Methods: Eight fresh-frozen cadaveric shoulders were tested under 5 conditions: (1) Intact rotator cuff, (2) PSMRCT condition, (3) LT transfer with atrophic TM (0 N), (4) LT transfer with normotrophic TM (5 N), and (5) LT transfer with hypertrophic TM (10 N). Superior translation and subacromial contact pressure were assessed at 0°, 20°, and 40° of glenohumeral abduction in each TM trophicity state. Resting internal rotation (IR) and rotational torque measurements were evaluated by digital torque wrench at 30° and 60° ER for each abduction position. A linear mixed-effects model with Tukey post hoc analysis was used for statistical comparisons (P < .05).
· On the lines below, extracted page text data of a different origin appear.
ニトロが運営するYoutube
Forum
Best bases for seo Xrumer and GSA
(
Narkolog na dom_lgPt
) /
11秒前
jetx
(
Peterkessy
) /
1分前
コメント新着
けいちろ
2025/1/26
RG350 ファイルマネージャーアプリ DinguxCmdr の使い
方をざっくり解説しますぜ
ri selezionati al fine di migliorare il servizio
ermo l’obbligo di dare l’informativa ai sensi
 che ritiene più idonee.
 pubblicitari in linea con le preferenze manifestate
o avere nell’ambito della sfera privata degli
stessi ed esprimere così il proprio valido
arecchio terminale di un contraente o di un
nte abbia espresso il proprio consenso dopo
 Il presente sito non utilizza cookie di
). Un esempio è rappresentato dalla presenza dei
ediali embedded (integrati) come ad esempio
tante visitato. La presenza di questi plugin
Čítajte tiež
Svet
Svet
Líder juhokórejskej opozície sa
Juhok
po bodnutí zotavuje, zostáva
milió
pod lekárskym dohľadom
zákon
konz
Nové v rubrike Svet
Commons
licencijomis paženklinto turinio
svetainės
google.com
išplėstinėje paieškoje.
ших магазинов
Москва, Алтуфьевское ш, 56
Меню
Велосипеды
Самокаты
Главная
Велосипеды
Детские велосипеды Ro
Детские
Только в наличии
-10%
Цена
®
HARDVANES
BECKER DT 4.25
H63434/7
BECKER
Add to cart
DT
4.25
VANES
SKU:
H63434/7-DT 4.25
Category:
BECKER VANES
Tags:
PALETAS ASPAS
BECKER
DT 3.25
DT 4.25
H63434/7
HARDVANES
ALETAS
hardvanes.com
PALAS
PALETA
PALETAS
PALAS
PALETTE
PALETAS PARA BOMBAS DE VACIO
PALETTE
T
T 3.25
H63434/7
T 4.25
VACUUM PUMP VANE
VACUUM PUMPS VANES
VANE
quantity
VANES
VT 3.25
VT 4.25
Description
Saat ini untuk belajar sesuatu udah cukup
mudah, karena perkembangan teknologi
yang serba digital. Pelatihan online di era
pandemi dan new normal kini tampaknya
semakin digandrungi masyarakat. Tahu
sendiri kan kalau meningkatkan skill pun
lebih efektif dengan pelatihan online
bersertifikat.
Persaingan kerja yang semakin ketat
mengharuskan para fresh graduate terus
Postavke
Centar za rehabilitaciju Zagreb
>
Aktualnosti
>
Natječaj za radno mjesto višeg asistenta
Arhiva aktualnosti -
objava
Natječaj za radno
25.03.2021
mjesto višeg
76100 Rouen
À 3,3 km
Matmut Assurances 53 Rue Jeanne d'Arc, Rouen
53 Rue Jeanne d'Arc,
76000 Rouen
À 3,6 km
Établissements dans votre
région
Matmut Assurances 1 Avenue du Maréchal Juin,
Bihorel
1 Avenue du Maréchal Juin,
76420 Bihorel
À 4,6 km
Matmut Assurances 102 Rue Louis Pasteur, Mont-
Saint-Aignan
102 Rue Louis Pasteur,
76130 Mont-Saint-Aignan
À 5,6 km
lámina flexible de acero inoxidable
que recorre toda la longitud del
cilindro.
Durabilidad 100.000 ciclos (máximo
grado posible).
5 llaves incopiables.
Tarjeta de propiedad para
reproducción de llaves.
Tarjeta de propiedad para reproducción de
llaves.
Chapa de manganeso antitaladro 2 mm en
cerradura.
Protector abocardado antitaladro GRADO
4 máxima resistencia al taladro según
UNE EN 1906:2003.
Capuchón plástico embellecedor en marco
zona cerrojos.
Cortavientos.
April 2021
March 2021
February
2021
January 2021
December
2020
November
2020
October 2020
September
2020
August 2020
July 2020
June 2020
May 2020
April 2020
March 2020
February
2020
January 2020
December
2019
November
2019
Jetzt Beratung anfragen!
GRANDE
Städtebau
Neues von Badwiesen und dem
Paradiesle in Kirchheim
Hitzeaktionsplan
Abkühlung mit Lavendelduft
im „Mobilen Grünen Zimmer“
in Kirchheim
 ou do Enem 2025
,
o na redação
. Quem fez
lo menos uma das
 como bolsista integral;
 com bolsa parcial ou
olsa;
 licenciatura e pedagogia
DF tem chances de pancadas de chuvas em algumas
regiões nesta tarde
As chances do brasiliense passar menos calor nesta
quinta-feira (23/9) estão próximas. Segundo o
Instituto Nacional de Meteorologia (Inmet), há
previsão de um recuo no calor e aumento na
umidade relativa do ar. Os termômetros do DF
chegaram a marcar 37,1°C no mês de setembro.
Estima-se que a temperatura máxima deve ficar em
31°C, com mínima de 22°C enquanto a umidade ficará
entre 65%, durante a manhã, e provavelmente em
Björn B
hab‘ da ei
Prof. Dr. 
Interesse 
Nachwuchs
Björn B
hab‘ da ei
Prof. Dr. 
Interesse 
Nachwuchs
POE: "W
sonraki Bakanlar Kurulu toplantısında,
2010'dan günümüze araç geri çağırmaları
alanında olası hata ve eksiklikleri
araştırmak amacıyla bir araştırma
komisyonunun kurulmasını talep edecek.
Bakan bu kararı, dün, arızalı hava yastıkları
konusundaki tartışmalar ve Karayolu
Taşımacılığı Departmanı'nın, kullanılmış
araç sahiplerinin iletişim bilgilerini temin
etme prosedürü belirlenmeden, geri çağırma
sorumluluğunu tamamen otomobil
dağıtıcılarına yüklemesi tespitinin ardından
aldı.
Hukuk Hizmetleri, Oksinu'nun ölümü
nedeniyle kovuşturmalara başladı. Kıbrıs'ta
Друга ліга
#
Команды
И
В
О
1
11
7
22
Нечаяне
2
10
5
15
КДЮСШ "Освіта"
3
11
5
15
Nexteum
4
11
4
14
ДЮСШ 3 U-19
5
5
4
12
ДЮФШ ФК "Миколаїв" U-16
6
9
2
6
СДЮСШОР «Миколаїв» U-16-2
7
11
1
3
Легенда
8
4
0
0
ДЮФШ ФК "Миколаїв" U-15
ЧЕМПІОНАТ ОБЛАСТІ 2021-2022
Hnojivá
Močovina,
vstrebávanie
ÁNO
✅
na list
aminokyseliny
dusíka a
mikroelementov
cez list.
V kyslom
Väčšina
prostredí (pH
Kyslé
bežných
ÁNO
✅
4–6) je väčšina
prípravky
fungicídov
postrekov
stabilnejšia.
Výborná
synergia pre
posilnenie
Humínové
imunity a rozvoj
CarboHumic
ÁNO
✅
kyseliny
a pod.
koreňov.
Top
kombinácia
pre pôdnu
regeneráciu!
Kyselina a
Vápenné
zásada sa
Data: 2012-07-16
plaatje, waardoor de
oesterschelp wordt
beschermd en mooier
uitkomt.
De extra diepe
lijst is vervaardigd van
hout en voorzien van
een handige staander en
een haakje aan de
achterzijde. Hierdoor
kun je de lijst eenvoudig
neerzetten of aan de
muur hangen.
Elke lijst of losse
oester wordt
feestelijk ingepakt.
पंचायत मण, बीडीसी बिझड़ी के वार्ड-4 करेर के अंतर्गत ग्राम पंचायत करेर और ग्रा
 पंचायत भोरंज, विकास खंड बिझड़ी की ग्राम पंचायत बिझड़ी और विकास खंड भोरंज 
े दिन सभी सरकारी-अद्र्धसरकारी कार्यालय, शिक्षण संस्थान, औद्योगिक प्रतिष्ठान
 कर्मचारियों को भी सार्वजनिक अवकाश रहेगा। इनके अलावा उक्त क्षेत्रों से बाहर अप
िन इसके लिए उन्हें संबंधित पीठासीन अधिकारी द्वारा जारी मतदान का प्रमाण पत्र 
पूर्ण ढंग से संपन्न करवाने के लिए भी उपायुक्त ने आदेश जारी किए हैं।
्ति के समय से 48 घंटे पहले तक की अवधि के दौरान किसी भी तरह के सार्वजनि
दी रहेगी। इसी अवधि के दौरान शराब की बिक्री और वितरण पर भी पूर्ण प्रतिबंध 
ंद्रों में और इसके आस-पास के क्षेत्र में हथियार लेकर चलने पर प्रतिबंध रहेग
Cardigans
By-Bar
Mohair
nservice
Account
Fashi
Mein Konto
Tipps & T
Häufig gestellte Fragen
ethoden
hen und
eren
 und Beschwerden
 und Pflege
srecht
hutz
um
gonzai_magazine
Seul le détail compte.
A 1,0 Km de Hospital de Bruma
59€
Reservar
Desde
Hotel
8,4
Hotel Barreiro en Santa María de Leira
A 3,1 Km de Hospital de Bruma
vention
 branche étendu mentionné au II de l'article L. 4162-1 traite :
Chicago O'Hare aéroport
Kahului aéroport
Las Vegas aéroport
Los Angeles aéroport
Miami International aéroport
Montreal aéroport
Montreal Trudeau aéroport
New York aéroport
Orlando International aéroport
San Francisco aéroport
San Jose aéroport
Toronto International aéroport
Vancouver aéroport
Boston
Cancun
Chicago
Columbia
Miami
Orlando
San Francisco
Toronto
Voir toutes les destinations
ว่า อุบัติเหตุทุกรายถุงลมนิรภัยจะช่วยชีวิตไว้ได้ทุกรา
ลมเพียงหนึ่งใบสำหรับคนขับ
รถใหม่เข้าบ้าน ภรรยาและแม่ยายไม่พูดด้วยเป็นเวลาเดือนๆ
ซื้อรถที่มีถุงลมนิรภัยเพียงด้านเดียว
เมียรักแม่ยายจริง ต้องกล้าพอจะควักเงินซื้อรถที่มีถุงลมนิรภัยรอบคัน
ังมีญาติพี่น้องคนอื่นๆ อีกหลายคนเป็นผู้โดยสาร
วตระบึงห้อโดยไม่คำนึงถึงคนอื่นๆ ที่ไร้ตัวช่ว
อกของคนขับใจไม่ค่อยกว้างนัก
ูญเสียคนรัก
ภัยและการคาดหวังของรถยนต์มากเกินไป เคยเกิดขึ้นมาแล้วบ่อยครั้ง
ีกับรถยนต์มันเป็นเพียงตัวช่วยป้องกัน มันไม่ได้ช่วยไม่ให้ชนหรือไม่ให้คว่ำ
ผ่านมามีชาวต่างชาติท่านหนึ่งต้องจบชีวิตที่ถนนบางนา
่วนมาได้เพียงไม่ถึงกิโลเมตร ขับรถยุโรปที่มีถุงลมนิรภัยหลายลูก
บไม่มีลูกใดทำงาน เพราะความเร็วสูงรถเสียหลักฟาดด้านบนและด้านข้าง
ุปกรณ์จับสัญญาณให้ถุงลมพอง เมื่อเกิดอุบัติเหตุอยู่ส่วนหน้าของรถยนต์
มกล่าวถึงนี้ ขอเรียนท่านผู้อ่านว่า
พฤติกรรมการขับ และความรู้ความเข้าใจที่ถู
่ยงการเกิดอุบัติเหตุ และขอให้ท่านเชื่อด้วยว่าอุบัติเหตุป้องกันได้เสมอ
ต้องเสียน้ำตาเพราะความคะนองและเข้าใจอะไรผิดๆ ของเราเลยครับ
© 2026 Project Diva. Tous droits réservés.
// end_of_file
Results: Superior translation and subacromial contact pressure significantly improved after LT transfer compared to PSMRCT condition (P < .007 and P < .028, respectively), but no differences were observed among different TM trophic states. Regarding resting IR, atrophic TM showed no significant improvement at any abduction angle (P > .05), while normotrophic TM demonstrated significant reductions at 0° (P = .049) and 40° (P = .006) abduction. Notably, hypertrophic TM exhibited marked reductions across all abduction positions (all P's < .001). In rotational torque, atrophic TM yielded no significant improvement (P > .169), whereas normotrophic TM significantly increased torque only at 60° ER positions (P < .037). Considerably, hypertrophic TM significantly enhanced rotational torque across all abduction positions at both 30° (P < .002) and 60° ER (P < .001), with significant differences compared to atrophic conditions (P < .040).

Conclusion: LT transfer reduced superior humeral translation and subacromial contact pressure across all TM trophicity conditions. Hypertrophic TM yielded the greatest ER torque and least resting IR, suggesting that TM status influences the biomechanical effect of the transfer. Although these findings clarify the association between TM condition and ER restoration, their clinical implications require further validation.